[Extracted text]
Segment Open
SIG Sauer Academy

Beretta Announces The M9A3 Pistol


Recently, Beretta has announced the M9A3, the next generation of the M9 US Military Service Pistol. The M9A3 is being submitted via an Engineering Change Proposal (ECP) in accordance with the terms of the current M9 contract.

“The M9A3 represents the next generation military handgun utilizing the best of the legacy M9 combined with proven COTS modifications that increase performance and durability” stated Gabriele de Plano, Vice President of Military Marketing and Sales for Beretta USA. Mr. de Plano added, “After listening closely to the needs of U.S. Army and other Service small arms representatives, we determined the M9, much like its counterpart legacy weapon systems (M4, M16, M240, etc.), was capable of being upgraded through material and design changes. The resulting M9A3 we are offering to the DOD will likely cost less than the current M9 and answer almost all of the Services’ enhanced handgun requirements.”

The M9A3 features:

– A thinner grip
– Removeable, modular wrap-around grip
– 1913 accessory rail
– Removable front and rear tritium sights
– Extended barrel with threading for a suppressor
– 17-round sand-resistant magazine
– Improvement to various small components
– Comes in an Earth Tone finish

Additionally, an LE/Civilian variant will be launched at SHOT Show 2015, and is expected to be commercially available sometime in second quarter 2015.

For more information, check out


53 Responses to “Beretta Announces The M9A3 Pistol”
Segment Closed
[Supplied records]
Segment Open
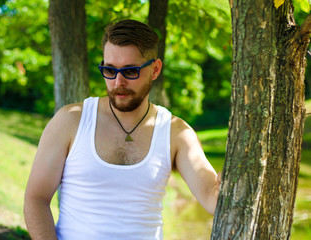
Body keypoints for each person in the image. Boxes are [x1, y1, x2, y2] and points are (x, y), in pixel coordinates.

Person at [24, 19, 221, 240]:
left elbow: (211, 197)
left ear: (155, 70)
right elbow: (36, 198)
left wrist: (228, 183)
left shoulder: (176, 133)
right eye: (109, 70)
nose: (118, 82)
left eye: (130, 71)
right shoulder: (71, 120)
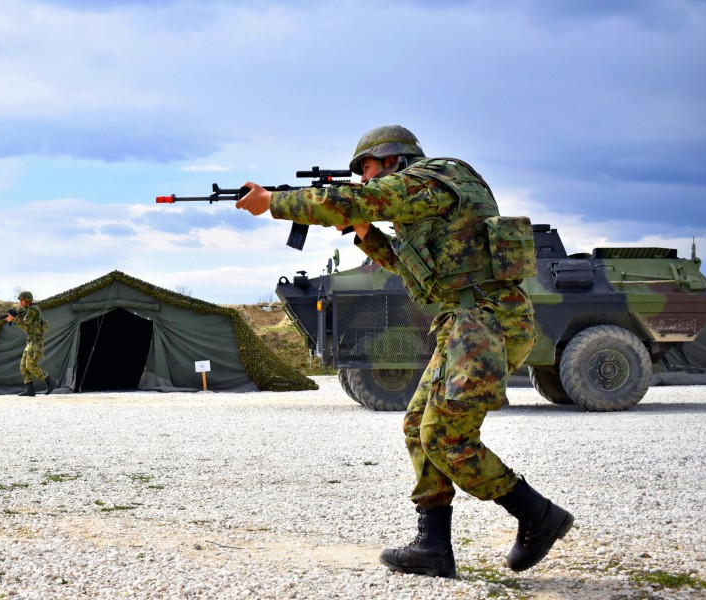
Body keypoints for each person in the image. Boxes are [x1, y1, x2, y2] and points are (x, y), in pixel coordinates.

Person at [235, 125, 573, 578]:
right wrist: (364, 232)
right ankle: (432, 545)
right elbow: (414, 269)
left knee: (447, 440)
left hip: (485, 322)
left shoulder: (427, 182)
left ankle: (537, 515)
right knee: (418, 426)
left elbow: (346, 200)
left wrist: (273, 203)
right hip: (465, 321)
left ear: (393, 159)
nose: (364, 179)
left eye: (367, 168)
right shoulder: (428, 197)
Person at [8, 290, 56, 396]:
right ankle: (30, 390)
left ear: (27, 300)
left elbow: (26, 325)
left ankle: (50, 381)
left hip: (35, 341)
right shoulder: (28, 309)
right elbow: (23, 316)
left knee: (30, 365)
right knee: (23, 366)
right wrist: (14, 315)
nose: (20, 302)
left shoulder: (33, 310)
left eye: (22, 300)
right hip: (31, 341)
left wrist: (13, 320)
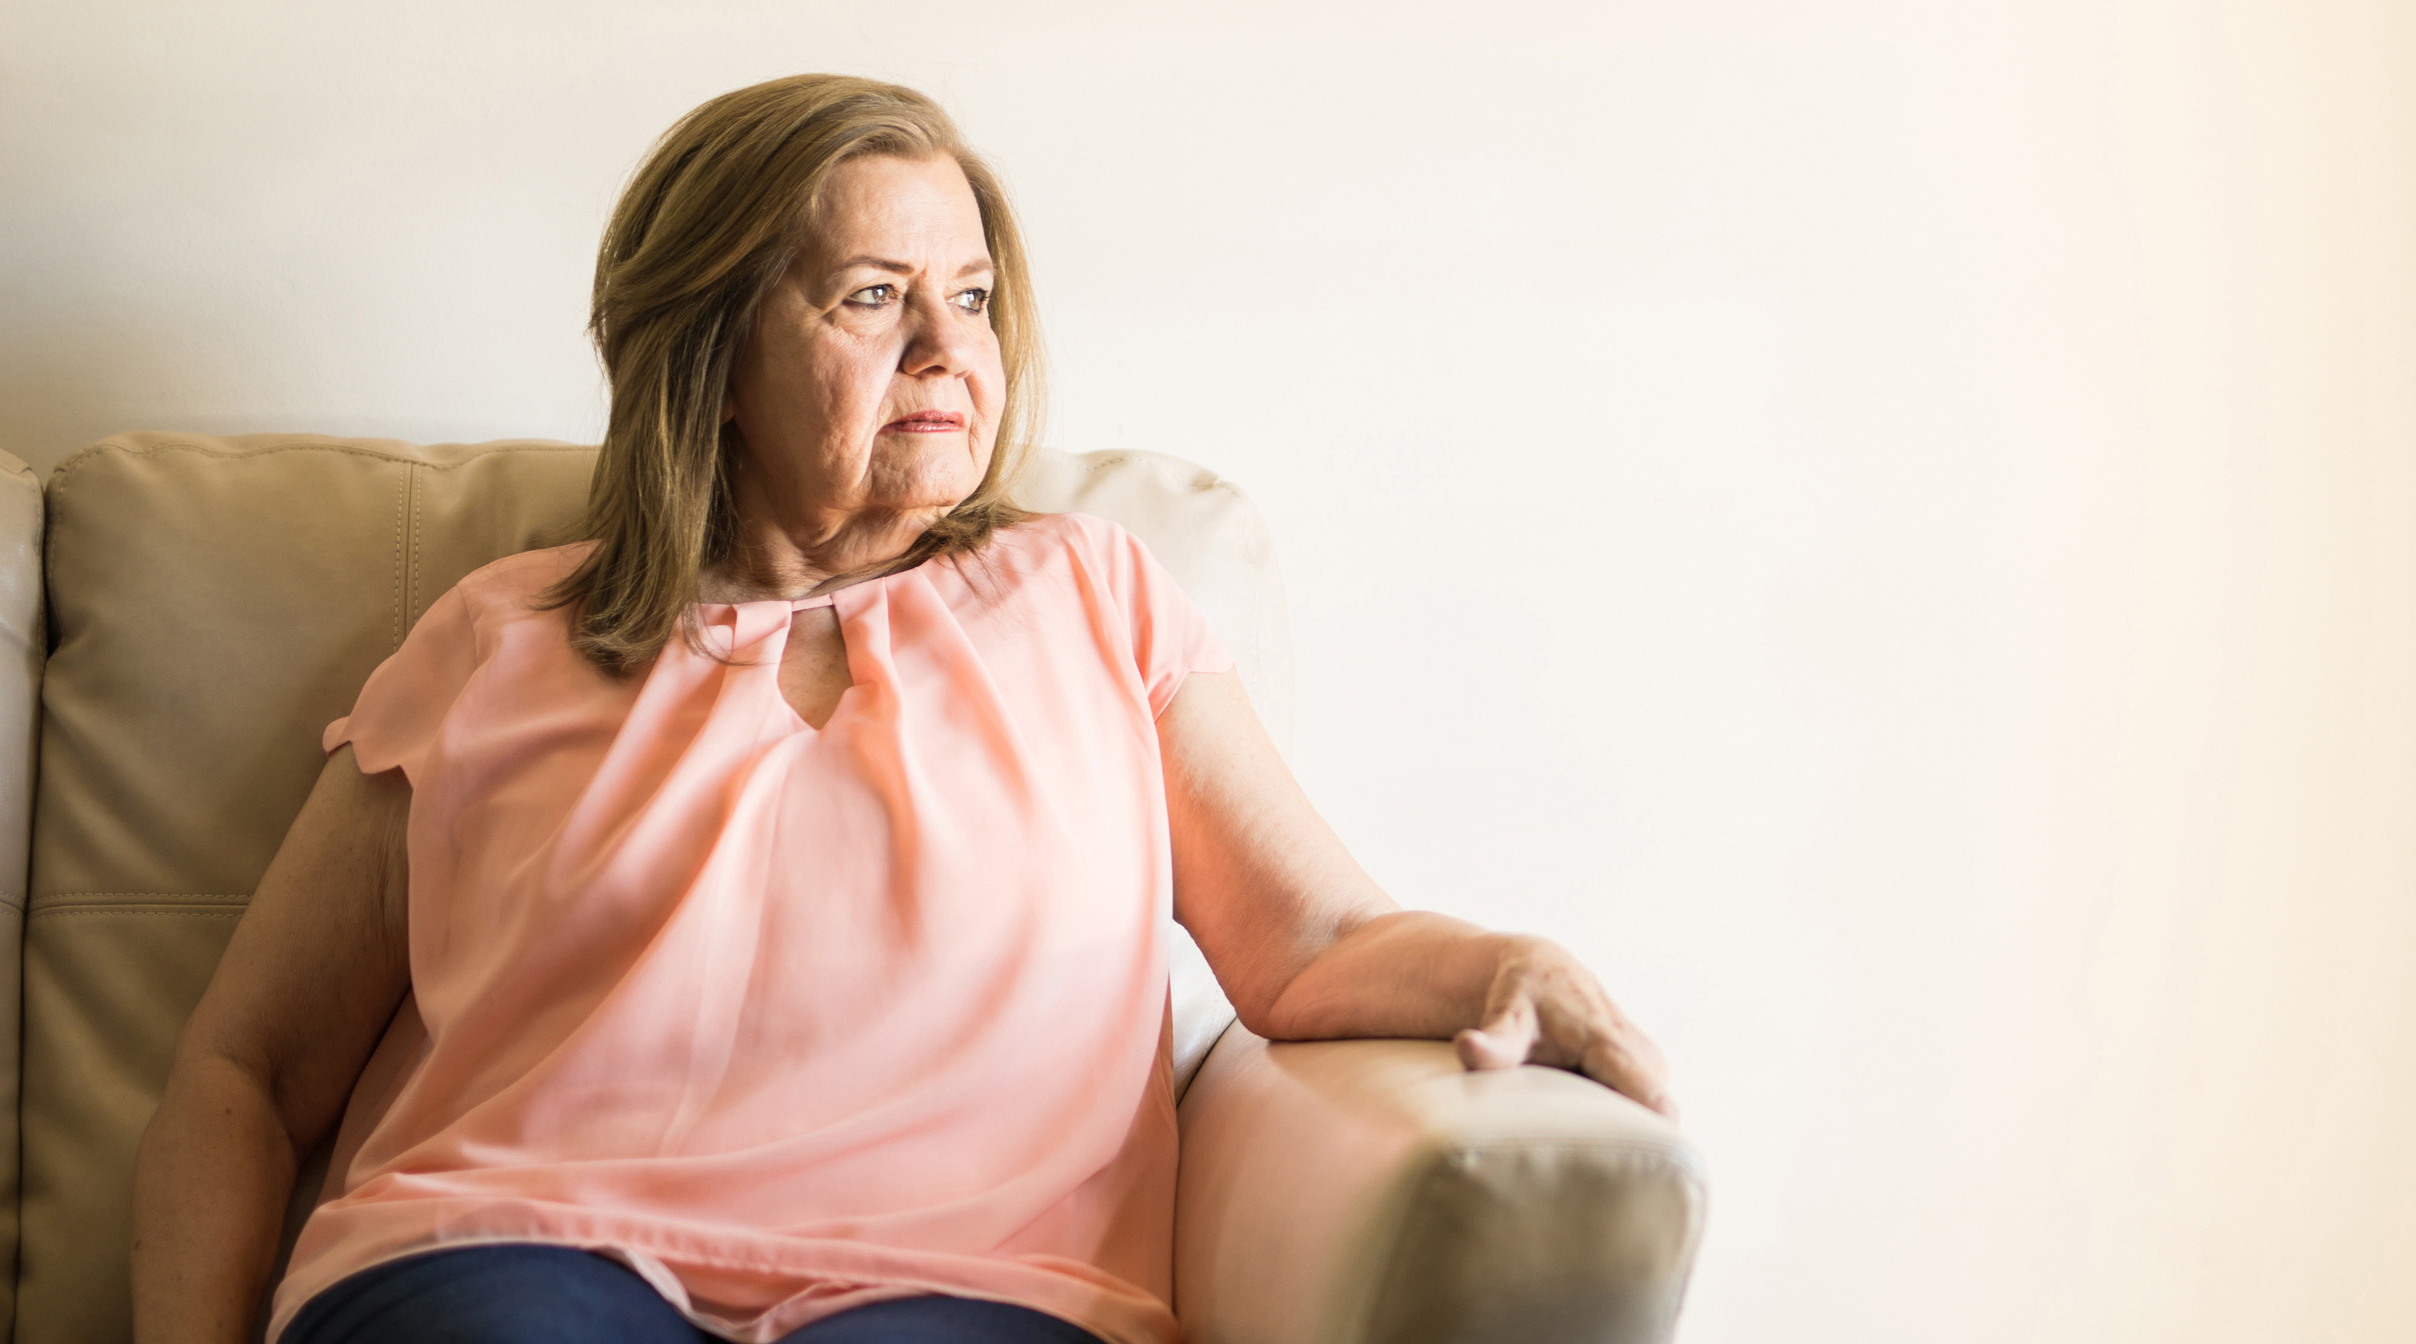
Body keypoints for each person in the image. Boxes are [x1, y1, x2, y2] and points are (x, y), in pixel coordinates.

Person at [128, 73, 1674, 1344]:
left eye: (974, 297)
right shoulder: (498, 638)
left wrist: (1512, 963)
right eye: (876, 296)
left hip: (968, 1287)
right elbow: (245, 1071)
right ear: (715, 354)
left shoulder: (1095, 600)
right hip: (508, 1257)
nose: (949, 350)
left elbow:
Segment Closed
[What to work on]
**A.** List every feature of the M9A3 given in the bulleted list of the M9A3 announcement above.
**B.** Pick up the M9A3 announcement above and continue it from its last line.

[Answers for the tasks]
**A.**
- A thinner grip
- Removeable, modular wrap-around grip
- 1913 accessory rail
- Removable front and rear tritium sights
- Extended barrel with threading for a suppressor
- 17-round sand-resistant magazine
- Improvement to various small components
- Comes in an Earth Tone finish

**B.**
  1. matt says:

    Still can’t get rid of that slide mounted safety, huh?

    • PNW_Tree_Octopus says:

      It isn’t THAT bad…yeah the “G” model is nicer but just flick the lever up when you leave the wire.

      • Jeffrey says:

        It isn’t that good either. It’s too easy to put it in safe mode while doing immediate action. A frame mounted safety would be so much better. Having said that, I can still see myself owning one since it does incorporate most of the improvements I wanted to see before I would purchase one.

        • TCBA_Joe says:

          This model can be converted to a G. It also has a slightly redesigned lever, which seems to fix the issue of going on safe when manipulating the slide. We’ll see.

        • DSM says:

          Just the old Taurus copies. The frame mounted safeties were nice and more intuitive to manipulate.

  2. PNW_Tree_Octopus says:

    Sexy, and being an ECP is a huge advantage and probably the Coup de grâce for the handgun selection process.

  3. bulldog76 says:

    i still think sig has the best option ..

    • Jeffrey says:

      The Sig may be the better option, but I think the Army will stay with Beretta

    • Curtis Randall says:

      The best of the DA/SA pistols maybe, but if the vast majority of LEOs can carry a Glock with no external safety I think it is time to let us carry something simular.

      • tcba_joe says:

        He’s probably referring to the P320 MHS that was shown off a couple months ago.

      • bulldog76 says:

        thats great for leos but this is the us army we are talking about theres quite a few more guys to train than most police departments so i think safety is little more emphasized ….

        • straps says:

          The M9 is what it is because precisely because the vast majority of the people to whom it’s issued (with the exception of military LE) AREN’T trained, and there is no plan to fix that.

          Military personnel (outside military LE) who ARE well-trained on pistols carry Sigs and Glocks.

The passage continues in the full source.